EU Agriculture Ministers are meeting in Brussels today with discussions on the current crisis in the dairy and pigmeat sectors to be discussed.
As farmgate prices continue to fall in both sectors many EU countries are calling for additional action from the European Commission to help the situation.
The French delegation will present a number of proposals at today’s Council of Ministers meeting.  In the dairy sector, the French proposals include an increase in the floor price at which producers can sell into public storage, an export credit facility, and crucially aid for farmers who cut output when prices fall.
French calls for an increase to intervention prices will be echoed today by the Polish delegation which is also calling for action from the Commission on pigmeat prices.
Thus far Commissioner Hogan has remained resolute in his opposition to raising intervention prices.
He doesn’t believe that such a measure is the right response to what is expected to be a relatively short-term market imbalance, recalling that the co-legislators reconfirmed the intervention price level as recently as 2013.

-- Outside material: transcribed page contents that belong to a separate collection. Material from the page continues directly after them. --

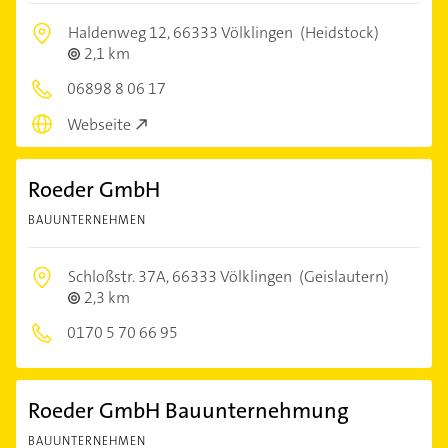
Haldenweg 12,
66333 Völklingen
(Heidstock)
2,1 km
06898 8 06 17
Webseite
Roeder GmbH
BAUUNTERNEHMEN
Schloßstr. 37A,
66333 Völklingen
(Geislautern)
2,3 km
0170 5 70 66 95
Roeder GmbH Bauunternehmung
BAUUNTERNEHMEN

Hogan said it would send a wrong signal to the marketplace, as operators would not be encouraged to reduce milk production.
According to the Commission even a relatively small increase would bring intervention prices close to the average ‘operating costs’ for some EU dairy farmers, hence creating an additional outlet for their production and moving away from the market orientation that has underpinned the CAP reform process since the 1990s.
The Council will also hold a debate on animal welfare. It will be based on a position paper prepared by the German, Swedish, Danish and Netherlands delegations calling for the establishment of an EU platform on animal welfare for stakeholders and competent authorities.
Furthermore, the European Commission will brief ministers on the state of play on international agricultural trade issues.